> **WORK REQUEST A**:
In the text on early European descriptions of Indigenous peoples, in which work does Étienne de La Boétie speak of "new people" who "live without faith, without king, without law"?
> **WORK REQUEST B**:
Carry on the text about European descriptions of Indigenous peoples, picking up after its final sentence.

The cause is that these Savages have no formal religion, no magistrature or regulations, no arts either liberal or mechanical, no commerce and no civil life...
(Father Biard to Father Balthazar, Prov., January 31 1612, in Campeau, (doc. 78 1-5) 1967 : 230)

Content
Already current in the 16th century, the negative mode of description did not fail to impress the chroniclers of the following century, who remained profoundly Europocentric (cf. Hodgen, 1971 : 196-201) : Indians were perceived primarily in terms of what they did not have in relation to Europeans.
In 1548, the young Étienne de La Boétie, in the Discours de la Servitude Volontaire, speaks of these "new people" who "live without faith, without king, without law," where man is "without law, without emperor, and each man is his own master" (in Clastres, 1976 : 245). In 1580, in his famous Essay Des Cannibales, Montaigne goes even further, demonstrating in a long series of negations that "Savages" share with Europeans, even a contrario, the "identity of the human spirit," to borrow an expression from Gilbert Chinard (1911 : 209) 5.

> **RECORDED DATA**:

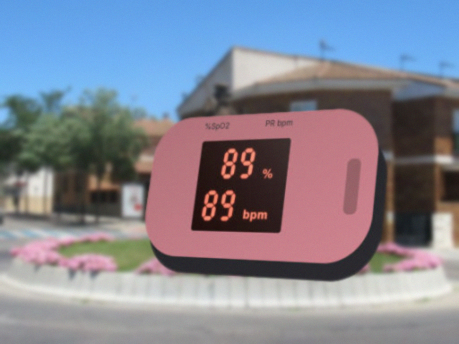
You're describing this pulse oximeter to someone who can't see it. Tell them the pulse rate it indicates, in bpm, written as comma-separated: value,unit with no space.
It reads 89,bpm
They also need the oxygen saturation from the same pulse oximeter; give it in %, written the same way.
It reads 89,%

> **RESULT A**:
The Discours de la Servitude Volontaire (1548).

> **RESULT B**:
But Montaigne had a predecessor in the person of Chauveton who, in his Preface to Benzoni's La Historia and in the "Discours" strewn throughout the translation, writes ironically about the Indians' supposed deficiency 6 : "What, they go about naked and are not ashamed ? To do so is worthy more of simplicity and innocence than of malediction ... They sacrifice men. So, formerly, did the French and Germans, who offered up human victims to their false gods ... and we would do the same ourselves if God had not delivered us from the Tyranny of the Devil" (1579 : iij). And Chauveton again asks himself. "Because what are we of ourselves, if not what they are ? Poor, blind, naked, idolatrous, devoid of all good and all vice" (iij) ? In his "Discours sur le XXVI chapitre", he does not hesitate to criticize the attitude of contemporary Christians who, in contrast to the Indians, had received the Revelation and therefore could not - like them - find any excuses for "adoring the Devil in visible form" (305). He hastens to denounce "what manner of individuals one must endure today in Christendom. Such as Poisoners, Massacrers, Blasphemers, Apostates, Atheists, Naturalists, Libertines, Lucianists, Simoniacs, Pantagruelists, Necromancers, Enchanters, Sodomites, Epicurians, Sardanapalists, careless Children, Swine who fatten themselves at the expense of the Church. Because which God is this, I beg to ask you, that all those good people adore, if not the one Saint Paul calls God of the World ?" (306). Addressed exclusively to Europeans, this long citation has a familiar ring : in fact, except for the charges concerning "Atheists and Swine", we find exactly the same accusations or the same sentiments applied to the Indians in the 17th century Relations. This is a strange inversion and unconscious projection, purporting to describe accursed humanity. Further on we will see how the Indians escaped suspicion of being atheists : in fact, the contrary would be difficult, since they were supposed to be without a God and without a religion. However, when the missionaries questioned them to know if they had a false religion, they could still escape any accusation of atheism.